Oncolytic virotherapy (OVT) is a promising approach in which WT or engineered viruses selectively replicate and destroy tumor cells while sparing normal ones. In the last two decades, different oncolytic viruses (OVs) have been modified and tested in a number of preclinical studies, some of which have led to clinical trials in cancer patients. These clinical trials have revealed several critical limitations with regard to viral delivery, spread, resistance, and antiviral immunity.
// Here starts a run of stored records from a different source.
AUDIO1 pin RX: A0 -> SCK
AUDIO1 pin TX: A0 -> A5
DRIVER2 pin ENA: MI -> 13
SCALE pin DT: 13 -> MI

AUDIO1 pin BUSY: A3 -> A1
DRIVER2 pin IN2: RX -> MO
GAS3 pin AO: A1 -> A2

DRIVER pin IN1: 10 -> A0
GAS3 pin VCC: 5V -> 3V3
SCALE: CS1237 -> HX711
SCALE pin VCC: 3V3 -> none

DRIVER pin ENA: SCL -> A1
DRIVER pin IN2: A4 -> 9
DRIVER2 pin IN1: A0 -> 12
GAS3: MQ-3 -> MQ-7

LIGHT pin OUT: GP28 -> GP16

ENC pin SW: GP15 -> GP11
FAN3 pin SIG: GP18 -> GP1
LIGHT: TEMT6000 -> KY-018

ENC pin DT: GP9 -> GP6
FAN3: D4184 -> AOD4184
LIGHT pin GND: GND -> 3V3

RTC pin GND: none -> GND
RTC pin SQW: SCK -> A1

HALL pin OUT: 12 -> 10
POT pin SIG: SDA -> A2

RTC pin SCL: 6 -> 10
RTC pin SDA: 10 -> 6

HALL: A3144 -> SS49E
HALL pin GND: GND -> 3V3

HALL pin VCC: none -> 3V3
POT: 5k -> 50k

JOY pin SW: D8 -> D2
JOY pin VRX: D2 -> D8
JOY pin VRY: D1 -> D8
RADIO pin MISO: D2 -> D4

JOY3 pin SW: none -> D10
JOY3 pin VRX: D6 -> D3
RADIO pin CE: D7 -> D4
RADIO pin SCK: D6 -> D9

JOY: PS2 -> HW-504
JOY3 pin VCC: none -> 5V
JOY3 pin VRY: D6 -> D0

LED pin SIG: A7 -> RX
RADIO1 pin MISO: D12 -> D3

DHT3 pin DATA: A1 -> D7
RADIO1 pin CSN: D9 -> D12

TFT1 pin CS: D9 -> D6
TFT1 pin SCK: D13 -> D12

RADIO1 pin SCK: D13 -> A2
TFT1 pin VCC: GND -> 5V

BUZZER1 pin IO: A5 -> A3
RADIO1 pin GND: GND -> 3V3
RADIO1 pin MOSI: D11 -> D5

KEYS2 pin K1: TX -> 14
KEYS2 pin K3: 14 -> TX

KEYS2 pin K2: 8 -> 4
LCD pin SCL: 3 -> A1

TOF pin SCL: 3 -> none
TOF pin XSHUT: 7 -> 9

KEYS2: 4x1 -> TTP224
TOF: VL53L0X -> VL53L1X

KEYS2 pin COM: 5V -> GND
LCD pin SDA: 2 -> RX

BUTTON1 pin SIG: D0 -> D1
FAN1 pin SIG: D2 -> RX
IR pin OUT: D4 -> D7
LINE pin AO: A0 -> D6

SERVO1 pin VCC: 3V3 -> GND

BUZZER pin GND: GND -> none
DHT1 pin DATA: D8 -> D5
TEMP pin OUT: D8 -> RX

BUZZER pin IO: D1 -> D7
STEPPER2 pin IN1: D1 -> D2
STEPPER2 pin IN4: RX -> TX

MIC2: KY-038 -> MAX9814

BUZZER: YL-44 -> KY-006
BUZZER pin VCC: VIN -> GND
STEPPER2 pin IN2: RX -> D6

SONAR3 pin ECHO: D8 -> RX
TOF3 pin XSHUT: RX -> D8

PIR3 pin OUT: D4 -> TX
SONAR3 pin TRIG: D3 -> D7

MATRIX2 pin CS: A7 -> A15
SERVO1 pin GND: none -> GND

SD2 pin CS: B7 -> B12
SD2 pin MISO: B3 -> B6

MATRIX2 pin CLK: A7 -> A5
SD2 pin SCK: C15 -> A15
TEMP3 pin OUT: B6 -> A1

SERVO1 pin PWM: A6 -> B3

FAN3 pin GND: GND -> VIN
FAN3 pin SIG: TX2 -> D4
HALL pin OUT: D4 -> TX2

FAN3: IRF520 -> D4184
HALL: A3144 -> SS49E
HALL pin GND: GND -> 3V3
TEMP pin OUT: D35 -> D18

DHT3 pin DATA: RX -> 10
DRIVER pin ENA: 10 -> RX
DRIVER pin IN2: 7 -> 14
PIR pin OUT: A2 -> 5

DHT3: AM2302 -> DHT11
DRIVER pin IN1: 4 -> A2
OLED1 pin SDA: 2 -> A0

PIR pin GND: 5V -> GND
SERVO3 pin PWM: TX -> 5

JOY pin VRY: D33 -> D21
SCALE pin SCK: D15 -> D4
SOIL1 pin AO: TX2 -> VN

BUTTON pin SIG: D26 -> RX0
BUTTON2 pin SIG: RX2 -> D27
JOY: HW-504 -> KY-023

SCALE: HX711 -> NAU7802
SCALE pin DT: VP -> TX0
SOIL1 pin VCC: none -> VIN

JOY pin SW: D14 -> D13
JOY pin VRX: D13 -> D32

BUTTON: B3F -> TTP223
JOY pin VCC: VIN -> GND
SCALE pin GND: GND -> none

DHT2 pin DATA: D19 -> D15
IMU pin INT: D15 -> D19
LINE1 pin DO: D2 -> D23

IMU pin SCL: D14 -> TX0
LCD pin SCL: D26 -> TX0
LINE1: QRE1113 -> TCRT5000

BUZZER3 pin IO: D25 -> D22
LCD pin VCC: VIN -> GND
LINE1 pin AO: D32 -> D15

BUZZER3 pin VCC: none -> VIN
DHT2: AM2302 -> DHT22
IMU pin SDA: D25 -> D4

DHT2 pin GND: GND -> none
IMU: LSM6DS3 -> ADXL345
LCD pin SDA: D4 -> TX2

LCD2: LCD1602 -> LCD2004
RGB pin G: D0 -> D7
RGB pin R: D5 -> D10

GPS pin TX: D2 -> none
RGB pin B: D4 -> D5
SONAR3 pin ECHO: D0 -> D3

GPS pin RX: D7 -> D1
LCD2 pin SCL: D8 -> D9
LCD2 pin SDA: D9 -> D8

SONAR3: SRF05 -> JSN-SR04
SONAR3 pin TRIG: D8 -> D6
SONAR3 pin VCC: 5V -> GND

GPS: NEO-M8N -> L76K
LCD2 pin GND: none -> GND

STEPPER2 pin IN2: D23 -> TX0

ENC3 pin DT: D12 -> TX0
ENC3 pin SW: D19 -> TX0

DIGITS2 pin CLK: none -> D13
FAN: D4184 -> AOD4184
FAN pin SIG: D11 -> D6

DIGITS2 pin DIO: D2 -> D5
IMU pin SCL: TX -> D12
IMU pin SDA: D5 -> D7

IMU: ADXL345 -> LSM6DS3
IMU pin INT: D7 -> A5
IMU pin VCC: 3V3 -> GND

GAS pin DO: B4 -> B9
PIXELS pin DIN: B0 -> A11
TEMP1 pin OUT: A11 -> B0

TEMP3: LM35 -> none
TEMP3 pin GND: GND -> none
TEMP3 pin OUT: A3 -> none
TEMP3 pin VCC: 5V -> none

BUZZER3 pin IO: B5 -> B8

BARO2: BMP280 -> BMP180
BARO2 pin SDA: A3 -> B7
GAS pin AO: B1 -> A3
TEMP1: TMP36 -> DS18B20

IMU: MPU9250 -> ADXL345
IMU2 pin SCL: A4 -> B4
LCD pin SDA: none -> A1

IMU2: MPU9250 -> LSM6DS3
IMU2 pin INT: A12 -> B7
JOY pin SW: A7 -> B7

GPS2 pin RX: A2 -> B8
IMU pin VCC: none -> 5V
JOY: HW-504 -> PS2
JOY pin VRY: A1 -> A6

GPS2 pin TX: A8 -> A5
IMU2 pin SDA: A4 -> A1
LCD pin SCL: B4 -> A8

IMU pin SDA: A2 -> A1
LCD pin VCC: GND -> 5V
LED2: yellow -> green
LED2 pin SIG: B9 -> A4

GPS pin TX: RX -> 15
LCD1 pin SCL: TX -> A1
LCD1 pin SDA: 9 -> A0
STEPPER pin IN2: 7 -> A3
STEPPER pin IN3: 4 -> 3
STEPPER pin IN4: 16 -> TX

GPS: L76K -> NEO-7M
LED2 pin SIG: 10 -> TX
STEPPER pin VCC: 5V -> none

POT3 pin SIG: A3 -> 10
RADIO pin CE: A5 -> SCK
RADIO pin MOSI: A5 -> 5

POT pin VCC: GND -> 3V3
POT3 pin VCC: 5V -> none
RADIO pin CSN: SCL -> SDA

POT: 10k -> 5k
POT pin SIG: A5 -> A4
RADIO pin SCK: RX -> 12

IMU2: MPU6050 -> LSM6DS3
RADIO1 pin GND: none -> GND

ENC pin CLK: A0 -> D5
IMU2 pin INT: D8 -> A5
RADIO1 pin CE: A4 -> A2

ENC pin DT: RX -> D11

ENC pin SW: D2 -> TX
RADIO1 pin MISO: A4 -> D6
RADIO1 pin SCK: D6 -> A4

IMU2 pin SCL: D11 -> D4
Here, we focus on promising research strategies that have been developed to overcome the aforementioned obstacles. Such strategies include engineering OVs to target a broad spectrum of tumor cells while evading the immune system, developing unique delivery mechanisms, combining other immunotherapeutic agents with OVT, and using clinically translatable mouse tumor models to potentially translate OVT more readily into clinical settings.

摘要

溶瘤病毒治疗(OVT)是一种很有前途的方法,其中 WT 或工程病毒选择性复制并破坏肿瘤细胞,而不伤害正常细胞。在过去的二十年中,已经对多种溶瘤病毒(OV)进行了修饰和测试,其中一些已经在癌症患者中进行了临床试验。这些临床试验揭示了病毒传递、传播、耐药性和抗病毒免疫方面的几个关键限制。在这里,我们重点介绍了为克服上述障碍而开发的有前途的研究策略。这些策略包括设计针对广泛的肿瘤细胞而逃避免疫系统的 OV,开发独特的传递机制,将其他免疫治疗剂与 OVT 结合,以及使用可临床转化的小鼠肿瘤模型,以便更轻松地将 OVT 转化为临床环境。